The next book on my list is The Back of the Napkin: Solving Problems and Selling Ideas with Pictures. Got any others for me?

9 Replies to “How I’m learning to create effective presentations”

  1. I don’t have any experience giving the presentations , but I recognize the need to develop this skill for my future plans. I read very interesting book that not only teaches how to create presentations, but the psychology how we are processing the presentation. The method is known as “Beyond Bullet Points”.
    http://www.beyondbulletpoints.com/
    The book that make me aware about this method is
    ISBN:9780735623873 Beyond Bullet Points: Using Microsoft Office PowerPoint 2007 to Create Presentations That Inform, Motivate, and Inspire

  2. I totally agree with Jeff, Lawrence Lessig is the master in giving presentations.
    As he notes, he hasn’t reflected about his style (http://lessig.org/blog/2008/04/a_physicist_on_the_lessig_styl.html, where another academic reflects on his presentation style).
    I would recommend that you watch his presentations (at least some of them, the first one, another one on the orphan works reform). The most recent ones are to be found here and here (many of them focus on similar topics, but not all have the same topic in common).

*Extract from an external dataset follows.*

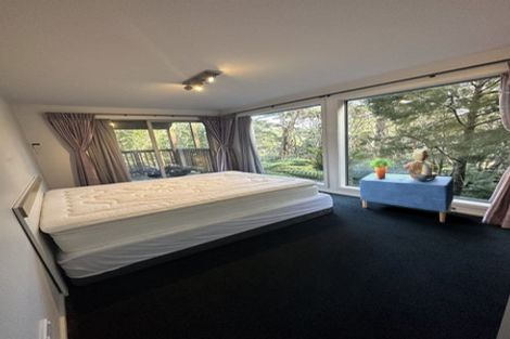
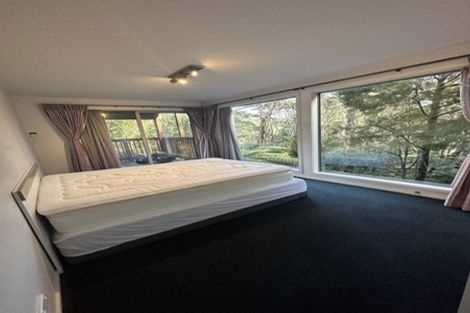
- stuffed bear [403,145,439,181]
- potted plant [367,157,396,180]
- bench [358,172,455,223]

  3. I totally remember your presentation at GUADEC 2007, and it was great. Slides that are not so flashy sometimes leave the impression that the presenter actually means it.
    On side topic, i bet you’ve seen Dick Hardt’s presentation on indentity 2.0 (http://identity20.com/media/OSCON2005/).
    Oh, and lastly, as a matter of fact, i was mentioning that same presentation last week while talking to a friend.
    So keep up the good job, you are doing great! 🙂

  4. These are good presentation tips. There’s an important thing to remember with any presentation production – the audience wants to see and hear you. So you should aim for your visual material to support you and not hide you. If it’s too gimmicky then it will distract from your main message.